Yeah and those 2 shops only sale Ron mexicos and swishers. Its Horrible !!!!


----------



## Josh Lucky 13 (Dec 23, 2010)

FWTX said:


> AHHH - but we Texans also remember San Jacinto!
> 
> Alamo - killed
> around 200 Texans and friends
> ...


It helps when your enemy underestimates you and decide to take a nap.


----------



## Goldstein (Mar 7, 2012)

gosh said:


> And you wonder why everyone hates Texas. :biggrin1:


Who hates Texas?

These individuals must be mistaken...


----------



## cavscout98 (Apr 14, 2012)

NICE!


----------



## lostdog13 (Jan 16, 2012)

DarrelMorris said:


> It's most likely just a big box with lots of packing materials...and...maybe a single cigar.
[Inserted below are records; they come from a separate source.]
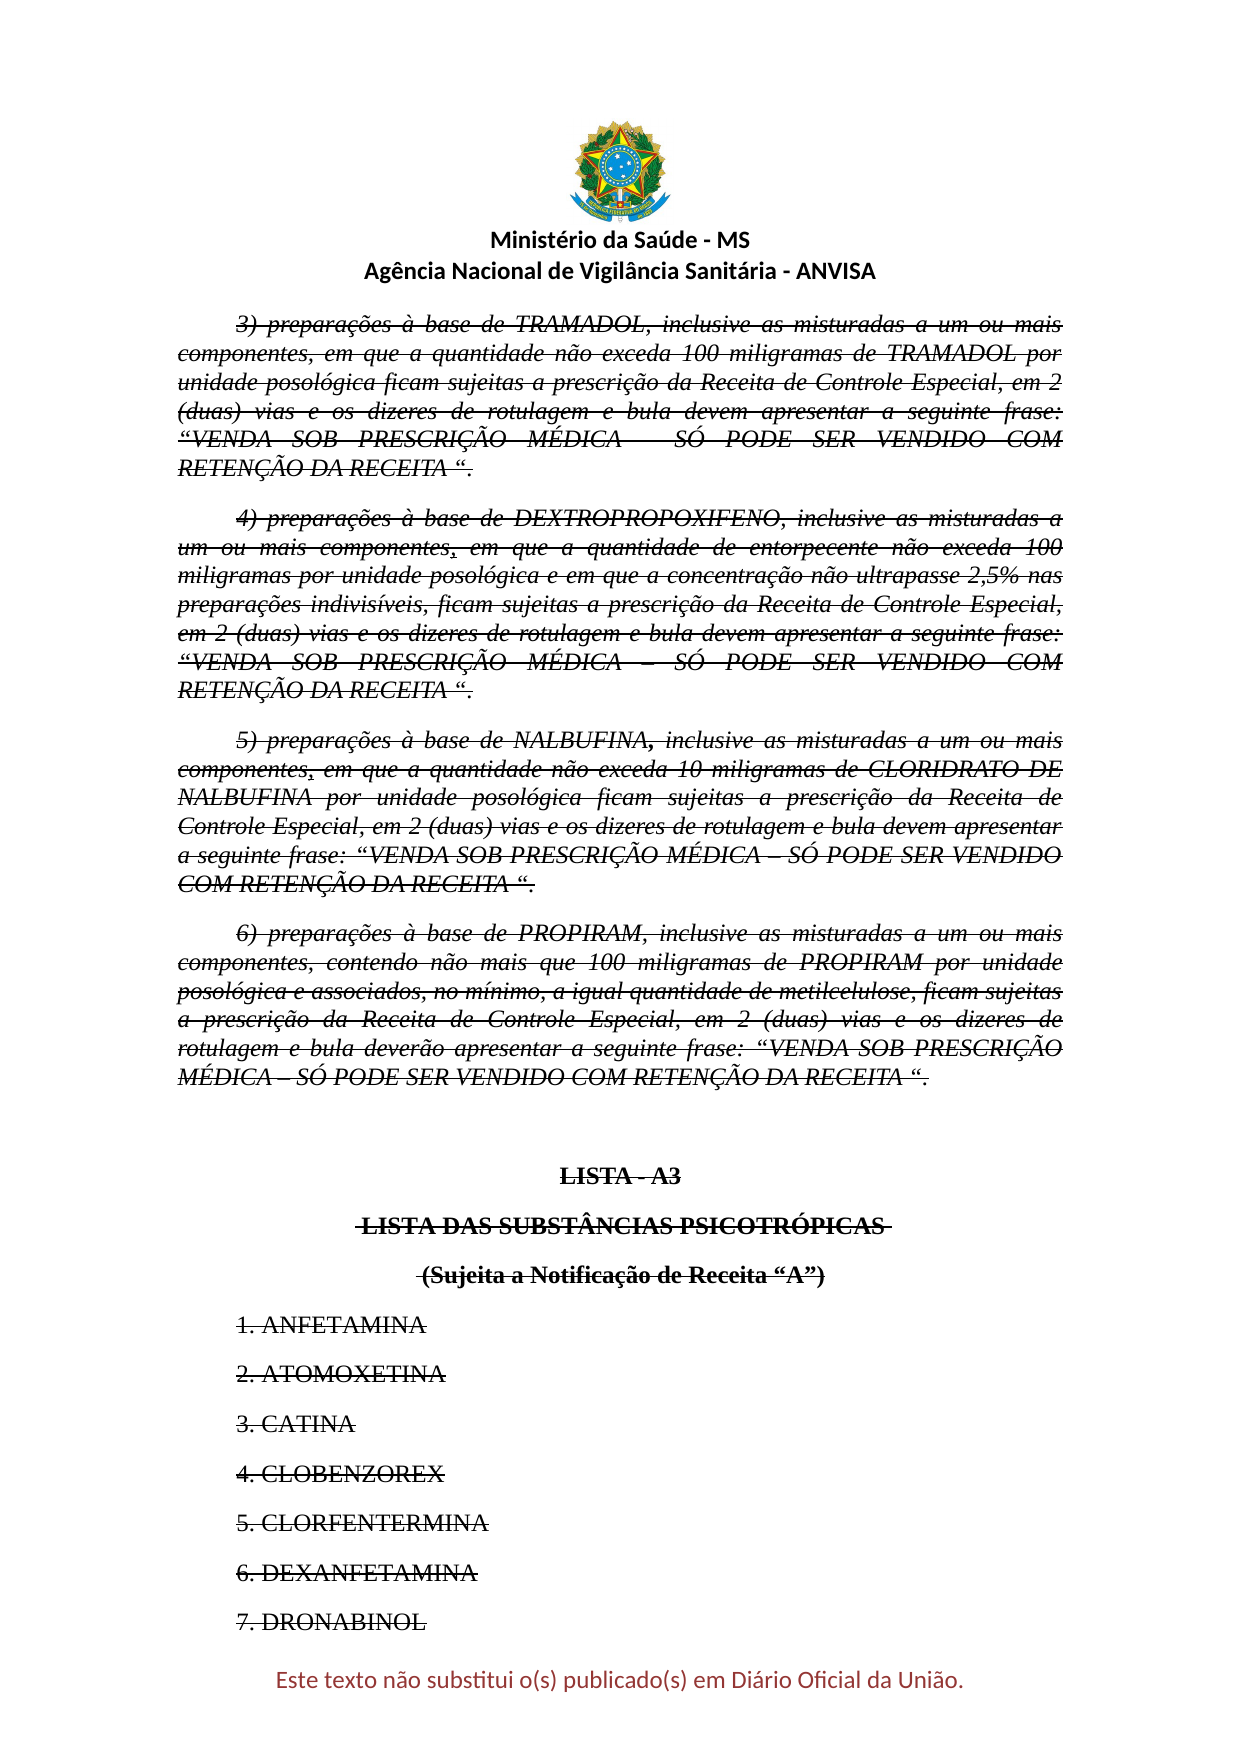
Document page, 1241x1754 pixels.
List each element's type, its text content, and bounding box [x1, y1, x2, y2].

text 6) preparações à base de PROPIRAM, inclusive as misturadas a um ou mais componentes, contendo não mais que 100 miligramas de PROPIRAM por unidade posológica e associados, no mínimo, a igual quantidade de metilcelulose, ficam sujeitas a prescrição da Receita de Controle Especial, em 2 (duas) vias e os dizeres de rotulagem e bula deverão apresentar a seguinte frase: “VENDA SOB PRESCRIÇÃO MÉDICA – SÓ PODE SER VENDIDO COM RETENÇÃO DA RECEITA “. [177, 918, 1063, 963]
text 4) preparações à base de DEXTROPROPOXIFENO, inclusive as misturadas a um ou mais componentes, em que a quantidade de entorpecente não exceda 100 miligramas por unidade posológica e em que a concentração não ultrapasse 2,5% nas preparações indivisíveis, ficam sujeitas a prescrição da Receita de Controle Especial, em 2 (duas) vias e os dizeres de rotulagem e bula devem apresentar a seguinte frase: “VENDA SOB PRESCRIÇÃO MÉDICA – SÓ PODE SER VENDIDO COM RETENÇÃO DA RECEITA “. [177, 503, 1063, 547]
text 2. ATOMOXETINA [177, 1359, 1063, 1388]
text 5) preparações à base de NALBUFINA, inclusive as misturadas a um ou mais componentes, em que a quantidade não exceda 10 miligramas de CLORIDRATO DE NALBUFINA por unidade posológica ficam sujeitas a prescrição da Receita de Controle Especial, em 2 (duas) vias e os dizeres de rotulagem e bula devem apresentar a seguinte frase: “VENDA SOB PRESCRIÇÃO MÉDICA – SÓ PODE SER VENDIDO COM RETENÇÃO DA RECEITA “. [177, 725, 1063, 769]
text 5) preparações à base de NALBUFINA, inclusive as misturadas a um ou mais componentes, em que a quantidade não exceda 10 miligramas de CLORIDRATO DE NALBUFINA por unidade posológica ficam sujeitas a prescrição da Receita de Controle Especial, em 2 (duas) vias e os dizeres de rotulagem e bula devem apresentar a seguinte frase: “VENDA SOB PRESCRIÇÃO MÉDICA – SÓ PODE SER VENDIDO COM RETENÇÃO DA RECEITA “. [177, 770, 1063, 798]
text 3. CATINA [177, 1409, 1063, 1438]
text 4) preparações à base de DEXTROPROPOXIFENO, inclusive as misturadas a um ou mais componentes, em que a quantidade de entorpecente não exceda 100 miligramas por unidade posológica e em que a concentração não ultrapasse 2,5% nas preparações indivisíveis, ficam sujeitas a prescrição da Receita de Controle Especial, em 2 (duas) vias e os dizeres de rotulagem e bula devem apresentar a seguinte frase: “VENDA SOB PRESCRIÇÃO MÉDICA – SÓ PODE SER VENDIDO COM RETENÇÃO DA RECEITA “. [177, 548, 1063, 576]
text 3) preparações à base de TRAMADOL, inclusive as misturadas a um ou mais componentes, em que a quantidade não exceda 100 miligramas de TRAMADOL por unidade posológica ficam sujeitas a prescrição da Receita de Controle Especial, em 2 (duas) vias e os dizeres de rotulagem e bula devem apresentar a seguinte frase: “VENDA SOB PRESCRIÇÃO MÉDICA – SÓ PODE SER VENDIDO COM RETENÇÃO DA RECEITA “. [177, 441, 1063, 482]
text 5) preparações à base de NALBUFINA, inclusive as misturadas a um ou mais componentes, em que a quantidade não exceda 10 miligramas de CLORIDRATO DE NALBUFINA por unidade posológica ficam sujeitas a prescrição da Receita de Controle Especial, em 2 (duas) vias e os dizeres de rotulagem e bula devem apresentar a seguinte frase: “VENDA SOB PRESCRIÇÃO MÉDICA – SÓ PODE SER VENDIDO COM RETENÇÃO DA RECEITA “. [177, 828, 1063, 856]
text LISTA DAS SUBSTÂNCIAS PSICOTRÓPICAS [177, 1211, 1063, 1239]
text 4) preparações à base de DEXTROPROPOXIFENO, inclusive as misturadas a um ou mais componentes, em que a quantidade de entorpecente não exceda 100 miligramas por unidade posológica e em que a concentração não ultrapasse 2,5% nas preparações indivisíveis, ficam sujeitas a prescrição da Receita de Controle Especial, em 2 (duas) vias e os dizeres de rotulagem e bula devem apresentar a seguinte frase: “VENDA SOB PRESCRIÇÃO MÉDICA – SÓ PODE SER VENDIDO COM RETENÇÃO DA RECEITA “. [177, 663, 1063, 704]
text 6) preparações à base de PROPIRAM, inclusive as misturadas a um ou mais componentes, contendo não mais que 100 miligramas de PROPIRAM por unidade posológica e associados, no mínimo, a igual quantidade de metilcelulose, ficam sujeitas a prescrição da Receita de Controle Especial, em 2 (duas) vias e os dizeres de rotulagem e bula deverão apresentar a seguinte frase: “VENDA SOB PRESCRIÇÃO MÉDICA – SÓ PODE SER VENDIDO COM RETENÇÃO DA RECEITA “. [177, 1021, 1063, 1049]
text 5) preparações à base de NALBUFINA, inclusive as misturadas a um ou mais componentes, em que a quantidade não exceda 10 miligramas de CLORIDRATO DE NALBUFINA por unidade posológica ficam sujeitas a prescrição da Receita de Controle Especial, em 2 (duas) vias e os dizeres de rotulagem e bula devem apresentar a seguinte frase: “VENDA SOB PRESCRIÇÃO MÉDICA – SÓ PODE SER VENDIDO COM RETENÇÃO DA RECEITA “. [177, 857, 1063, 897]
text 3) preparações à base de TRAMADOL, inclusive as misturadas a um ou mais componentes, em que a quantidade não exceda 100 miligramas de TRAMADOL por unidade posológica ficam sujeitas a prescrição da Receita de Controle Especial, em 2 (duas) vias e os dizeres de rotulagem e bula devem apresentar a seguinte frase: “VENDA SOB PRESCRIÇÃO MÉDICA – SÓ PODE SER VENDIDO COM RETENÇÃO DA RECEITA “. [177, 309, 1063, 411]
text (Sujeita a Notificação de Receita “A”) [177, 1260, 1063, 1289]
text 5) preparações à base de NALBUFINA, inclusive as misturadas a um ou mais componentes, em que a quantidade não exceda 10 miligramas de CLORIDRATO DE NALBUFINA por unidade posológica ficam sujeitas a prescrição da Receita de Controle Especial, em 2 (duas) vias e os dizeres de rotulagem e bula devem apresentar a seguinte frase: “VENDA SOB PRESCRIÇÃO MÉDICA – SÓ PODE SER VENDIDO COM RETENÇÃO DA RECEITA “. [177, 799, 1063, 827]
subtitle LISTA - A3 [177, 1161, 1063, 1190]
text 3) preparações à base de TRAMADOL, inclusive as misturadas a um ou mais componentes, em que a quantidade não exceda 100 miligramas de TRAMADOL por unidade posológica ficam sujeitas a prescrição da Receita de Controle Especial, em 2 (duas) vias e os dizeres de rotulagem e bula devem apresentar a seguinte frase: “VENDA SOB PRESCRIÇÃO MÉDICA – SÓ PODE SER VENDIDO COM RETENÇÃO DA RECEITA “. [177, 412, 1063, 440]
text 6) preparações à base de PROPIRAM, inclusive as misturadas a um ou mais componentes, contendo não mais que 100 miligramas de PROPIRAM por unidade posológica e associados, no mínimo, a igual quantidade de metilcelulose, ficam sujeitas a prescrição da Receita de Controle Especial, em 2 (duas) vias e os dizeres de rotulagem e bula deverão apresentar a seguinte frase: “VENDA SOB PRESCRIÇÃO MÉDICA – SÓ PODE SER VENDIDO COM RETENÇÃO DA RECEITA “. [177, 1050, 1063, 1091]
text 4. CLOBENZOREX [177, 1459, 1063, 1487]
text 7. DRONABINOL [177, 1607, 1063, 1636]
text 6) preparações à base de PROPIRAM, inclusive as misturadas a um ou mais componentes, contendo não mais que 100 miligramas de PROPIRAM por unidade posológica e associados, no mínimo, a igual quantidade de metilcelulose, ficam sujeitas a prescrição da Receita de Controle Especial, em 2 (duas) vias e os dizeres de rotulagem e bula deverão apresentar a seguinte frase: “VENDA SOB PRESCRIÇÃO MÉDICA – SÓ PODE SER VENDIDO COM RETENÇÃO DA RECEITA “. [177, 964, 1063, 991]
text 4) preparações à base de DEXTROPROPOXIFENO, inclusive as misturadas a um ou mais componentes, em que a quantidade de entorpecente não exceda 100 miligramas por unidade posológica e em que a concentração não ultrapasse 2,5% nas preparações indivisíveis, ficam sujeitas a prescrição da Receita de Controle Especial, em 2 (duas) vias e os dizeres de rotulagem e bula devem apresentar a seguinte frase: “VENDA SOB PRESCRIÇÃO MÉDICA – SÓ PODE SER VENDIDO COM RETENÇÃO DA RECEITA “. [177, 606, 1063, 633]
picture [566, 118, 674, 225]
text 5. CLORFENTERMINA [177, 1508, 1063, 1537]
text 6. DEXANFETAMINA [177, 1558, 1063, 1587]
text 4) preparações à base de DEXTROPROPOXIFENO, inclusive as misturadas a um ou mais componentes, em que a quantidade de entorpecente não exceda 100 miligramas por unidade posológica e em que a concentração não ultrapasse 2,5% nas preparações indivisíveis, ficam sujeitas a prescrição da Receita de Controle Especial, em 2 (duas) vias e os dizeres de rotulagem e bula devem apresentar a seguinte frase: “VENDA SOB PRESCRIÇÃO MÉDICA – SÓ PODE SER VENDIDO COM RETENÇÃO DA RECEITA “. [177, 634, 1063, 662]
text 1. ANFETAMINA [177, 1310, 1063, 1339]
text 4) preparações à base de DEXTROPROPOXIFENO, inclusive as misturadas a um ou mais componentes, em que a quantidade de entorpecente não exceda 100 miligramas por unidade posológica e em que a concentração não ultrapasse 2,5% nas preparações indivisíveis, ficam sujeitas a prescrição da Receita de Controle Especial, em 2 (duas) vias e os dizeres de rotulagem e bula devem apresentar a seguinte frase: “VENDA SOB PRESCRIÇÃO MÉDICA – SÓ PODE SER VENDIDO COM RETENÇÃO DA RECEITA “. [177, 577, 1063, 605]
text 6) preparações à base de PROPIRAM, inclusive as misturadas a um ou mais componentes, contendo não mais que 100 miligramas de PROPIRAM por unidade posológica e associados, no mínimo, a igual quantidade de metilcelulose, ficam sujeitas a prescrição da Receita de Controle Especial, em 2 (duas) vias e os dizeres de rotulagem e bula deverão apresentar a seguinte frase: “VENDA SOB PRESCRIÇÃO MÉDICA – SÓ PODE SER VENDIDO COM RETENÇÃO DA RECEITA “. [177, 993, 1063, 1020]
now that would be really funny. box in a box in a box in a box in a box with a corona inside


----------



## lostdog13 (Jan 16, 2012)

Packerjh said:


> Hmm...depending on who is the recipient, another phrase may come to mind...
> 
> "Remember the Alamo"...that didn't end so well


Just pointing this out to everyone that the people tortured and killed at the Alamo were from the South (mostly TN and KY). The cry was not solely for Texans but for all Americans as we were trying to grab that territory from Mexico.


----------



## 03Jarhead (Apr 30, 2012)

Here is my idea on this post f all u haters I would rather live in texas if it wasn't hot as balls. shit the gun laws down there are awesome steak is better. If i could take a job doing what i am doing down there tomorrow I would move in a heart beat I love texas


----------



## primetime76 (Feb 8, 2011)

BaconStrips said:


> Bombs away!
> 
> 0311 1660 0002 1888 1626
> 
> Keep watching this thread...something epic is going to happen. LOL


Damn straight.....


----------



## FWTX (Feb 9, 2011)

lostdog13 said:


> Just pointing this out to everyone that the people tortured and killed at the Alamo were from the South (mostly TN and KY). The cry was not solely for Texans but for all Americans as we were trying to grab that territory from Mexico.
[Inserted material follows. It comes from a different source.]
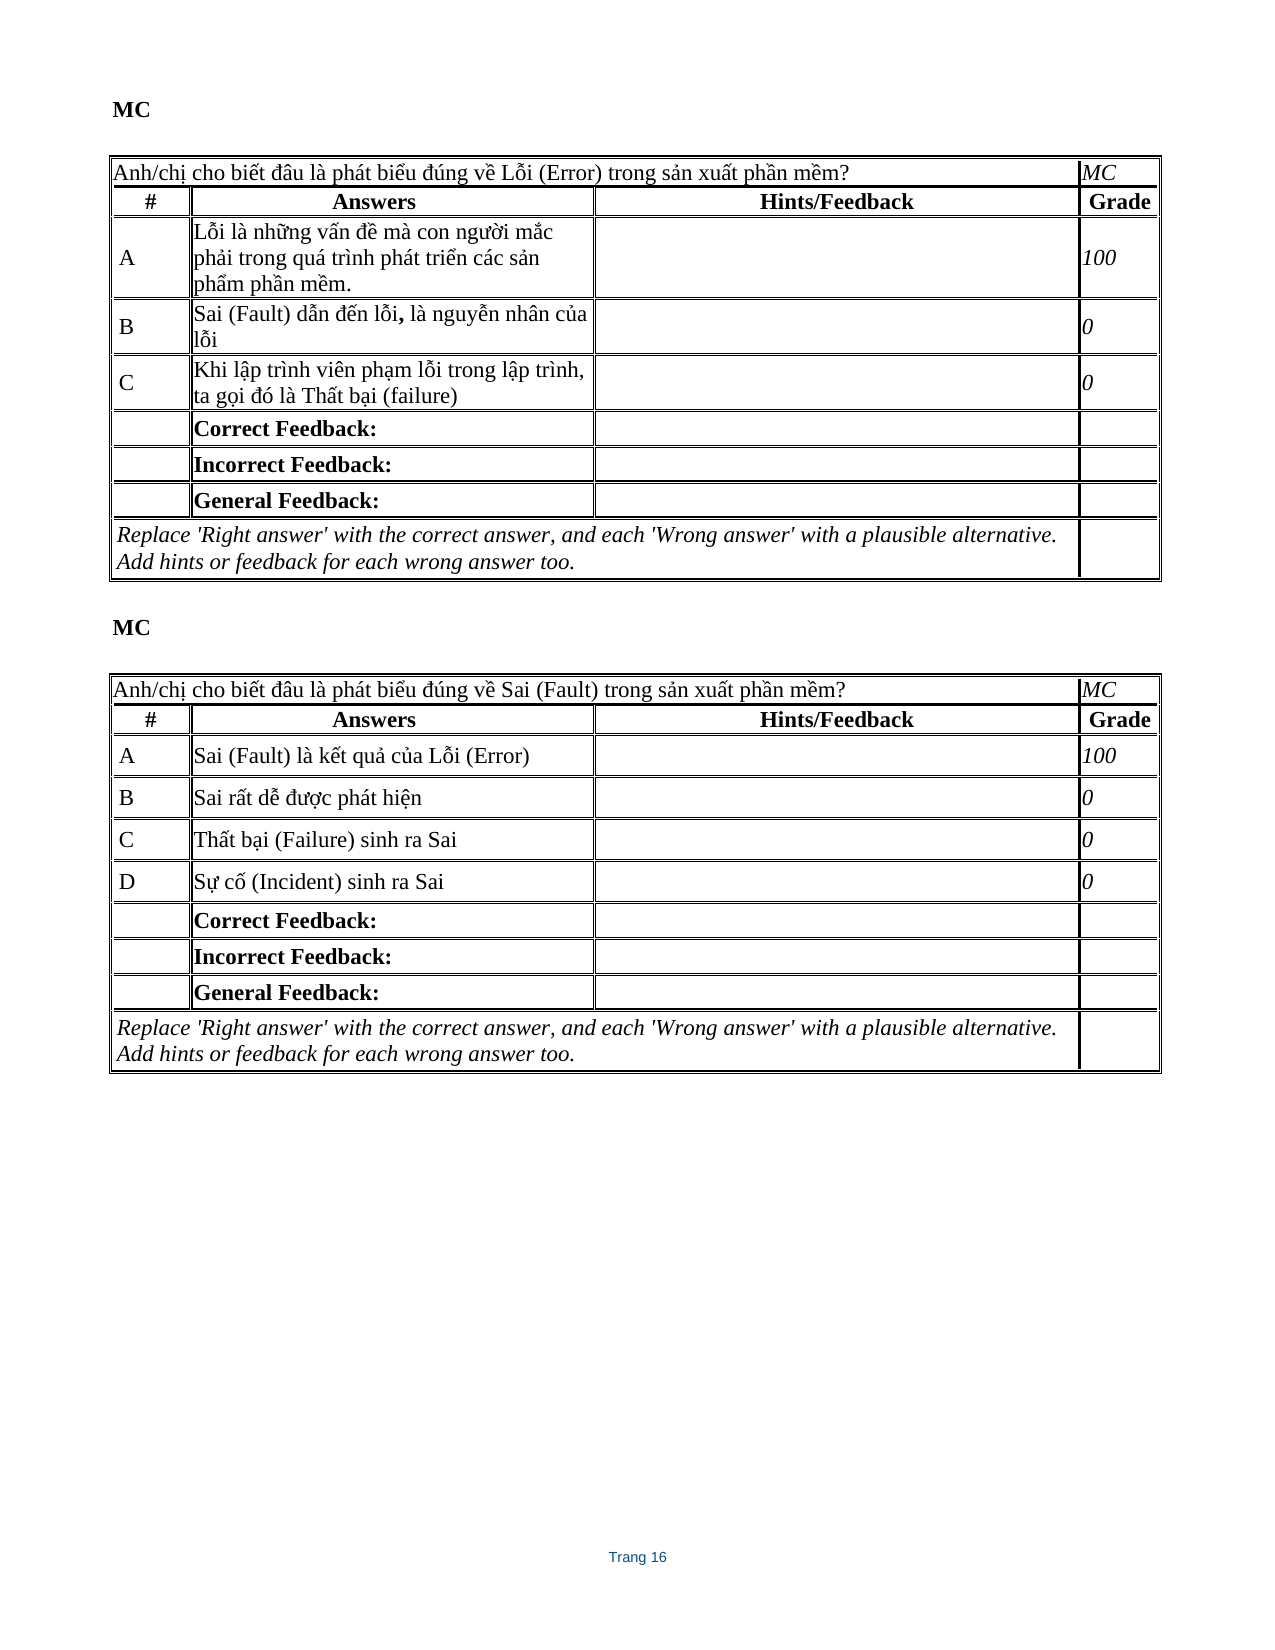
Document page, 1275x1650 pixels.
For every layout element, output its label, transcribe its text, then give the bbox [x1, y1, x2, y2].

John - here is the list List of Alamo defenders - Wikipedia, the free encyclopedia
There were men from all over the USA and territories including quite a few from New York and Pennsylvania along with many Europeans, notably England, Ireland, and Scotland.

You could justifiably call it a land grab - but in reality the south west area of Texas is arid with little to no ground water and at that time was sparsely populated by Mexicans and the majority of it lay fallow - a very rough region to try and make a living. Mexico City pretty much paid it no attention until it was pointed out that several hundred soon to be Texans had moved in and seemed to be making a go of it - that's when the conflict began - within a few months a couple hundred Mexican soldiers moved north and increased the Mexican population of the area tenfold - sort of a joke really.


----------



## abhoe (Feb 29, 2012)

Concrete dries faster in Texas, Bread rises faster in Texas, our ovens are Sh!t Hot!


----------



## johnb (Feb 20, 2012)

abhoe said:


> Concrete dries faster in Texas, Bread rises faster in Texas, our ovens are Sh!t Hot!


Top bad the people are so slow...
oh and concrete doesn't dry it hydrates.... Duh..,


----------